### Prompt 1
Using the Rundle Street Store podcast text, answer these:
(a) How long has Chloe been the store manager?
(b) How many volunteers does the store now have?
(c) What types of businesses surround the shop on the street?
### Prompt 2
Write the next part of the Rundle Street Store podcast text, picking up right after its final sentence.

### Passage to read
———

Podcast: Rundle Street Store
In the heart of Adelaide on one of the city’s liveliest shopping strips, the Red Cross vintage shop sits amongst restaurants, cafes and fashion labels. Step in and you’re greeted by vintage paraphernalia - retro Red Cross posters, art deco wallpaper, chandeliers and an incredible collection of clothing ranging from current to unique vintage pieces. But the most delightful aspect of the store is the people who run it.
I’m Chloe. I’m the store manager here at Rundle Street. I’ve been the manager here for about six years now but been working here and volunteering for eight. I absolutely love, love this store. It’s just the funnest place to come to every day. I just love all my team. We have such a diverse team of volunteers who all get along super well. Love all the fun stock we get every day, all the fun things we find. We have awesome, lovely customers. So many regulars. It’s just a lovely, lovely vibe at Rundle Street.
So, we have a team here of, I think it’s over 35 volunteers now, which is the most we’ve ever had with volunteers. We have quite a diverse range of volunteers here, so we have a lot of uni students, we have a lot of retirees.

———

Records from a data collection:
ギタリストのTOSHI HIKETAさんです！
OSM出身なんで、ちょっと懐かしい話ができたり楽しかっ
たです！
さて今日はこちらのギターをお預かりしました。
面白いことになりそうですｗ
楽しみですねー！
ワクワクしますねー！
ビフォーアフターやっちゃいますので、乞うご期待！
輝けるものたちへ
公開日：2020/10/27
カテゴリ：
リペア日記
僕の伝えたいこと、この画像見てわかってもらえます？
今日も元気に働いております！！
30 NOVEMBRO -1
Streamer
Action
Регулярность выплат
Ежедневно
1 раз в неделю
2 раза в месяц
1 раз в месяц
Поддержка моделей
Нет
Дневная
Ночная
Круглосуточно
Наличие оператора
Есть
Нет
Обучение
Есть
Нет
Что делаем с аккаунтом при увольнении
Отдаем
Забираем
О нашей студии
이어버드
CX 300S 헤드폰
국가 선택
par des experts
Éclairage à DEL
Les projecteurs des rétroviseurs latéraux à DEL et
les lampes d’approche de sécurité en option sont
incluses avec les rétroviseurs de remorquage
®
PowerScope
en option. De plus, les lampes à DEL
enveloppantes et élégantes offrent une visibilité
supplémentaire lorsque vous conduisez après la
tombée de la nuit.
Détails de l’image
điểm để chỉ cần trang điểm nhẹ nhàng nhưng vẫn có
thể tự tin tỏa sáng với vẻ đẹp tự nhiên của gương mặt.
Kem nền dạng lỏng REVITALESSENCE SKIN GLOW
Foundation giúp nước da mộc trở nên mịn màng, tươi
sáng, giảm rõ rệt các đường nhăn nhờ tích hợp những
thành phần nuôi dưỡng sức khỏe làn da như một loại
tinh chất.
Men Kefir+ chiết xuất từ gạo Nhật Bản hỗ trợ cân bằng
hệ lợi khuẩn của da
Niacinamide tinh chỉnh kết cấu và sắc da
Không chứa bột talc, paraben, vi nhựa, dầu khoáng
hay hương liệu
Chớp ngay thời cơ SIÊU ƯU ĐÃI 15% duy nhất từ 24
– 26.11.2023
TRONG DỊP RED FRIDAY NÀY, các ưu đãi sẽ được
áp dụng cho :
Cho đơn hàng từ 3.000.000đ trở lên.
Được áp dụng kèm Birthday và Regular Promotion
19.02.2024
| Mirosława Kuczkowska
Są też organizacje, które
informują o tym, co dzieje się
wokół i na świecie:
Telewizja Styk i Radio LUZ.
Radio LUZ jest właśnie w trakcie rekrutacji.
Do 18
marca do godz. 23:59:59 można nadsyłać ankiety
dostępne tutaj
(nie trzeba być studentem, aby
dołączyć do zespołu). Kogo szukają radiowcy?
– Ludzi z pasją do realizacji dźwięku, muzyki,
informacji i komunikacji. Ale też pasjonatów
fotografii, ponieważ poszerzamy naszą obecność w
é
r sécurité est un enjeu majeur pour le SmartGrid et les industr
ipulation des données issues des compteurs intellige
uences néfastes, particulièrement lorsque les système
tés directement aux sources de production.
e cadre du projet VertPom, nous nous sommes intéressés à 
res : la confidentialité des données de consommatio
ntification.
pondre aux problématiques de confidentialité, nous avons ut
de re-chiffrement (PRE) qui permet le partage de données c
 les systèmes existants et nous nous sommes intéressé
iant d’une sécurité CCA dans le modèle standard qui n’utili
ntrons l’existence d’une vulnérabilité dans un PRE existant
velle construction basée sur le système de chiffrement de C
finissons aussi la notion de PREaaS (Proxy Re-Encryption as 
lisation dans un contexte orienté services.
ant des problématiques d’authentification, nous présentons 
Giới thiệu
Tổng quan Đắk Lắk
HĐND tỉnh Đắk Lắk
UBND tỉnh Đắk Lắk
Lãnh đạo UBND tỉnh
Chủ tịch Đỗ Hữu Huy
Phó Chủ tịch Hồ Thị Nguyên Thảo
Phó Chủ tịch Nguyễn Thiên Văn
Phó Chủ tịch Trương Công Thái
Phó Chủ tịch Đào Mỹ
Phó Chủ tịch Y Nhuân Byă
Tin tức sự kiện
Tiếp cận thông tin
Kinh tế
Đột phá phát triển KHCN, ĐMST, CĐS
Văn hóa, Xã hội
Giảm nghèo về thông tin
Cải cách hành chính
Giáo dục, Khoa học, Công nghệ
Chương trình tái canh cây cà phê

———

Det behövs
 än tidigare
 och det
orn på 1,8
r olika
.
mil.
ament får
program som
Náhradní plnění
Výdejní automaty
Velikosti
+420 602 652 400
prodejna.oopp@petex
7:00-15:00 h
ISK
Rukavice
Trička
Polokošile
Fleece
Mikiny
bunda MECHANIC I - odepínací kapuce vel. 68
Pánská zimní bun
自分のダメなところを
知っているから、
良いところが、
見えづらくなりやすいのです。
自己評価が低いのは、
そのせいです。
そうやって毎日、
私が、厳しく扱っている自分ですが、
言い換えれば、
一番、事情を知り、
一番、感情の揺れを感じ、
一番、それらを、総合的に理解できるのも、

———

### Task output 1
(a) About six years.
(b) Over 35.
(c) Restaurants, cafes and fashion labels.

### Task output 2
Hi, I’m Millie, I’ve been volunteering at the Red Cross shop in Rundle Street in Adelaide since, I think, mid-January this year, 2018. I’m married and I have two teenage children, one, my daughter, actually shops here a lot, which is great, and I do have two doggies and a pussycat, and I work with my husband from home and we run a business where we’re illustrators for the real estate building industry but I have time to volunteer and I love fashion and I love design and I love op shopping and that’s why I’ve, thankfully, found some volunteer work here at Red Cross.
Hi, I’m Caroline. I used to have a physical illness, which I then decided I need to do little, small courses to bide my time. I loved shopping back then and op shopping was one of my mother’s hatred things for me to always do. But in the future, my friend enlisted me into Red Cross volunteering and I got the role. And very soon into the role, I was then asked to actually run Sundays, which was a very big thing for me as I barely went out of home without my mother. And yes, so I ended up with the keys to the shop, which I had to run for myself without help. And I did quite well.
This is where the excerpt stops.